Request
An exact transcription of all the entries is needed; pictures stay out.

Exercise input
━━━━━━━━━━━━━━━━━━━━━━━━━━━━━━

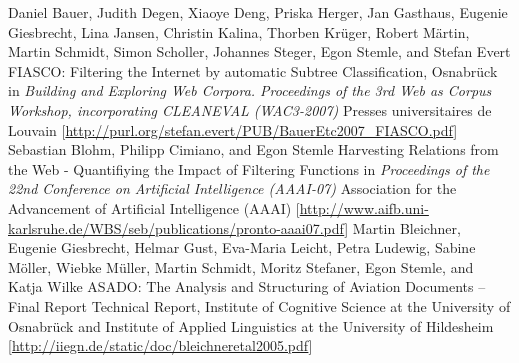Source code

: \documentclass[11pt,a4paper]{moderncv}
\begin{document}
        {Daniel Bauer, Judith Degen, Xiaoye Deng, Priska Herger, Jan Gasthaus,
        Eugenie Giesbrecht, Lina Jansen, Christin Kalina, Thorben Kr{\"u}ger,
        Robert M{\"a}rtin, Martin Schmidt, Simon Scholler, Johannes Steger,
        Egon Stemle, and Stefan Evert}
        {FIASCO: Filtering the Internet by automatic Subtree Classification,
        Osnabr{\"u}ck}
        {\small in {\em Building and Exploring Web Corpora. Proceedings of the
        3rd Web as Corpus Workshop, incorporating CLEANEVAL (WAC3-2007)}}
        {\small Presses universitaires de Louvain}
        {[\url{http://purl.org/stefan.evert/PUB/BauerEtc2007_FIASCO.pdf}]}
        {Sebastian Blohm, Philipp Cimiano, and Egon Stemle}
        {Harvesting Relations from the Web - Quantifiying the Impact of
        Filtering Functions}
        {\small in {\em Proceedings of the 22nd Conference on Artificial
        Intelligence (AAAI-07)}}
        {\small Association for the Advancement of Artificial Intelligence
        (AAAI)}
        {[\url{http://www.aifb.uni-karlsruhe.de/WBS/seb/publications/pronto-aaai07.pdf}]}
        {Martin Bleichner, Eugenie Giesbrecht, Helmar Gust, Eva-Maria Leicht,
        Petra Ludewig, Sabine M{\"o}ller, Wiebke M{\"u}ller, Martin Schmidt,
        Moritz Stefaner, Egon Stemle, and Katja Wilke}
        {ASADO: The Analysis and Structuring of Aviation Documents -- Final Report}
        {\small Technical Report, Institute of Cognitive Science at the
        University of Osnabr{\"u}ck and Institute of Applied Linguistics at the
        University of Hildesheim}
        {}
        {[\url{http://iiegn.de/static/doc/bleichneretal2005.pdf}]}
\closesection{}


\end{document}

━━━━━━━━━━━━━━━━━━━━━━━━━━━━━━

Your solution
Source code

: \documentclass[11pt,a4paper]{moderncv}
\begin{document}
        {Daniel Bauer, Judith Degen, Xiaoye Deng, Priska Herger, Jan Gasthaus,
        Eugenie Giesbrecht, Lina Jansen, Christin Kalina, Thorben Kr{\"u}ger,
        Robert M{\"a}rtin, Martin Schmidt, Simon Scholler, Johannes Steger,
        Egon Stemle, and Stefan Evert}
        {FIASCO: Filtering the Internet by automatic Subtree Classification,
        Osnabr{\"u}ck}
        {\small in {\em Building and Exploring Web Corpora. Proceedings of the
        3rd Web as Corpus Workshop, incorporating CLEANEVAL (WAC3-2007)}}
        {\small Presses universitaires de Louvain}
        {[\url{http://purl.org/stefan.evert/PUB/BauerEtc2007_FIASCO.pdf}]}
        {Sebastian Blohm, Philipp Cimiano, and Egon Stemle}
        {Harvesting Relations from the Web - Quantifiying the Impact of
        Filtering Functions}
        {\small in {\em Proceedings of the 22nd Conference on Artificial
        Intelligence (AAAI-07)}}
        {\small Association for the Advancement of Artificial Intelligence
        (AAAI)}
        {[\url{http://www.aifb.uni-karlsruhe.de/WBS/seb/publications/pronto-aaai07.pdf}]}
        {Martin Bleichner, Eugenie Giesbrecht, Helmar Gust, Eva-Maria Leicht,
        Petra Ludewig, Sabine M{\"o}ller, Wiebke M{\"u}ller, Martin Schmidt,
        Moritz Stefaner, Egon Stemle, and Katja Wilke}
        {ASADO: The Analysis and Structuring of Aviation Documents -- Final Report}
        {\small Technical Report, Institute of Cognitive Science at the
        University of Osnabr{\"u}ck and Institute of Applied Linguistics at the
        University of Hildesheim}
        {}
        {[\url{http://iiegn.de/static/doc/bleichneretal2005.pdf}]}
\closesection{}


\end{document}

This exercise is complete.